Les pays membres du FMI se disputent depuis deux ans sur les détails précis de la formule destinée à refléter la montée en puissance du Brésil, de la Chine et d'autres grandes économies de marché émergentes.
Le FMI a indiqué qu'il envisageait de finaliser la formule d'ici janvier 2014 lors de sa prochaine révision des pouvoirs de vote des pays membres.
Selon un communiqué du FMI publié jeudi, « des progrès sensibles ont été accomplis dans l’identification des éléments clés qui pourraient former la base d’un accord définitif sur une nouvelle formule de calcul des quotes-parts».
« Le Conseil d’administration a eu des débats instructifs tout au long de l’année écoulée et les pays membres disposent maintenant d’éléments solides pour parvenir à un accord sur une amélioration de la formule de calcul des quotes-parts dans le contexte de la 15ème révision générale, qui aura lieu prochainement », a déclaré Christine Lagarde, la directrice générale du FMI dans un communiqué.
Des économies émergentes ont reproché à l'Europe de s’opposer à un changement qui affaiblirait sa position dominante habituelle au FMI.
Paulo Nogueira Batista, le représentant du Brésil, et dix autres États ont dénoncé le manque d'accord après deux ans de négociations. Ils ont prévenu que le FMI perdrait sa crédibilité, si l’institution n’opérait aucun changement.
Il a indiqué que des réformes de la gouvernance étaient pratiquement à l'arrêt depuis 2011, lorsque le Fonds n'est pas parvenu à appliquer des changements de pouvoirs de vote convenus en 2010. « Nous constatons maintenant une tentative de dissimuler le fait que la révision de la formule de calcul des quotes-parts n'a pas été terminée non plus », a-t-il indiqué dans un communiqué. « Le FMI se rapproche de ce que l'on pourrait appeler "un problème de crédibilité" ».

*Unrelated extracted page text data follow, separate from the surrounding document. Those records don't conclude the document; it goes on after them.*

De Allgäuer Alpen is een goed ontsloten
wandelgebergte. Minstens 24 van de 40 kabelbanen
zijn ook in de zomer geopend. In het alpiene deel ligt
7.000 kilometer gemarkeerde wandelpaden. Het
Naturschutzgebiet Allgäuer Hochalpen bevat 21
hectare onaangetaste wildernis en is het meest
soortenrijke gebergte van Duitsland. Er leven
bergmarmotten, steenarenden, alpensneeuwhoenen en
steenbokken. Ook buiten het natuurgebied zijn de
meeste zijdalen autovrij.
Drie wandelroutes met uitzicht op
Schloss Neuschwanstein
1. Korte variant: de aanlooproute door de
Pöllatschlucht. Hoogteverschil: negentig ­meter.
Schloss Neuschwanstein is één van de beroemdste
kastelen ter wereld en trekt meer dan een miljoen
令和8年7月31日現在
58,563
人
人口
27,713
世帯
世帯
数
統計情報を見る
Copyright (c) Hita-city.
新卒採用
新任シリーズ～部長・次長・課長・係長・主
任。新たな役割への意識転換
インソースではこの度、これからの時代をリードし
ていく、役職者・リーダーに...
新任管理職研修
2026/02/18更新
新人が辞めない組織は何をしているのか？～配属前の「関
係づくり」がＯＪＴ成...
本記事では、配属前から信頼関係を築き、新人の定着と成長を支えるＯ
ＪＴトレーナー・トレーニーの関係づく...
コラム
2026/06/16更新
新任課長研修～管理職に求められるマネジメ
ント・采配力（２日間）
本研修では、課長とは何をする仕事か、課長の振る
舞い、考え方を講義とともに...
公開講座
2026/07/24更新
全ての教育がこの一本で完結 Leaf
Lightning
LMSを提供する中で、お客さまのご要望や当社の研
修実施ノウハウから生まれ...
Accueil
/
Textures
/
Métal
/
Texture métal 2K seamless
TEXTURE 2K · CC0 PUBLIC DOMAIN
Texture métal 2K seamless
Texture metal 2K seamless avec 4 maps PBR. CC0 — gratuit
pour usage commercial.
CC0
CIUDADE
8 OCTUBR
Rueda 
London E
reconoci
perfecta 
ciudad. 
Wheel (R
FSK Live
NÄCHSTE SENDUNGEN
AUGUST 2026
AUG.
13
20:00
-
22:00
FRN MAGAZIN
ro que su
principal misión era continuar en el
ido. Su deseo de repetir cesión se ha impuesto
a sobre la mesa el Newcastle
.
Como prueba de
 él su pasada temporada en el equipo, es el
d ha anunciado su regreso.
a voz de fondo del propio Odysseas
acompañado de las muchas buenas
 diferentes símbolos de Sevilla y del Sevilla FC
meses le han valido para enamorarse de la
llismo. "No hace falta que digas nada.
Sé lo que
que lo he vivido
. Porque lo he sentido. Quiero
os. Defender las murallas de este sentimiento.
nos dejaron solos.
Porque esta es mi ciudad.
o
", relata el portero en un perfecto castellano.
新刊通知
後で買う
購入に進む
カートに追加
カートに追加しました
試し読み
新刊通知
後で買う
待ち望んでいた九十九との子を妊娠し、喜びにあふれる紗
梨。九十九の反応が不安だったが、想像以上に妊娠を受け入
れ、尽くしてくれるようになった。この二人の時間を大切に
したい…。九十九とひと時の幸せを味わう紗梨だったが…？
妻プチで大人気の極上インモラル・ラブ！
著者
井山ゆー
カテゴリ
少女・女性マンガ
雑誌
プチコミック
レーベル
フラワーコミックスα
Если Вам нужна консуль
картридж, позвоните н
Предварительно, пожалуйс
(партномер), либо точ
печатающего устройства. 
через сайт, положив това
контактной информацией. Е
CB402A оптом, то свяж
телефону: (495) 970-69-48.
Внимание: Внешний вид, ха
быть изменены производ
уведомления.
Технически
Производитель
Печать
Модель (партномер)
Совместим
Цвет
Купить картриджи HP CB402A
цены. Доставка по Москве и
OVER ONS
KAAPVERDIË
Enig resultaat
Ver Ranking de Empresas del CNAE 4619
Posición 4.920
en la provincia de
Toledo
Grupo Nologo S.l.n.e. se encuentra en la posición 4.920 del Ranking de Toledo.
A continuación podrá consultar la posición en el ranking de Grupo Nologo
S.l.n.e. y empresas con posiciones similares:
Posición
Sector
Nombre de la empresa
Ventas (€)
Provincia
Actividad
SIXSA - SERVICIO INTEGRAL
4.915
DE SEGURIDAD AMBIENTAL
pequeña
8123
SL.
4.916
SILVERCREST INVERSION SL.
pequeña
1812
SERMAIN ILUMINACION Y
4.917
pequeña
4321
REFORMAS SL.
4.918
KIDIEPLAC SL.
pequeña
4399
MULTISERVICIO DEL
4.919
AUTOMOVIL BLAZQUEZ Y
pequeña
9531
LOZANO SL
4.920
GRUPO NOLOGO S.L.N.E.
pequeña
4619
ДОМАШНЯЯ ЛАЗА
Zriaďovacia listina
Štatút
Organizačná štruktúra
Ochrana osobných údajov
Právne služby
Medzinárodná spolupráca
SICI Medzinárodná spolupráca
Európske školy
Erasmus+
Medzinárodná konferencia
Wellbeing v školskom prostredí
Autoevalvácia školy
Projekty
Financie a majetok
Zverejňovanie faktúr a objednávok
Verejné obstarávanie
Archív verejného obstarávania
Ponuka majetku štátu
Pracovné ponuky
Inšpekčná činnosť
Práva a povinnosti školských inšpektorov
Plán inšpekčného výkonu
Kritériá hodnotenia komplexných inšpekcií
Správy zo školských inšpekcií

Les États membres du FMI divergent depuis des mois sur les détails précis de la formule qui permet de calculer les pouvoirs de vote de chaque membre. Les économies de marché émergentes font pression en faveur de modifications qui donneraient plus de poids à leur pouvoir d'achat du PIB, qui mesure le pouvoir d'achat d'une économie et non simplement la valeur du dollar.
Les pays européens ont mis davantage l'accent sur le degré d’ouverture. Il s'agit du débat le plus houleux de tous, car il comprend entre autres les vastes flux commerciaux entre les États membres de la zone euro. L'annulation ou la diminution du degré d'ouverture réduirait brusquement l'influence de l'Europe au FMI et ferait passer le pouvoir au Brésil, à la Chine et à l'Inde.
Les États membres se sont fixé l'objectif de janvier 2013 pour trouver une formule révisée, mais beaucoup s'attendent à ce que la date butoir ne soit pas respectée, en raison d'une incapacité continue à réduire les divergences.
« Une nouvelle formule de quotas est essentielle pour l'indispensable rééquilibrage du pouvoir de décision au FMI », a déclaré M. Nogueira Batista. « Sans ce rééquilibrage, l'institution ne sera pas en mesure de conserver son caractère central au sein d'une économie mondiale dans les années à venir. »
Conformément à la formule actuelle, les quotes-parts des Pays-Bas sont presque équivalentes à celles du Brésil, une économie beaucoup plus grande, selon M. Nogueira Batista. Dans le même temps, les quotes-parts du Luxembourg sont plus importantes que celles de l'Afrique du Sud ou de l'Argentine et trois fois plus élevées que ceux du Maroc, a-t-il ajouté.
Les pays en développement n'apprécient pas non plus le monopole de l'Europe sur le poste le plus élevé du Fonds. Cette critique a été récemment révélée lorsque les Européens ont mis en avant la nomination de Christine Lagarde pour remplacer l'ancien directeur français Dominique Strauss-Kahn.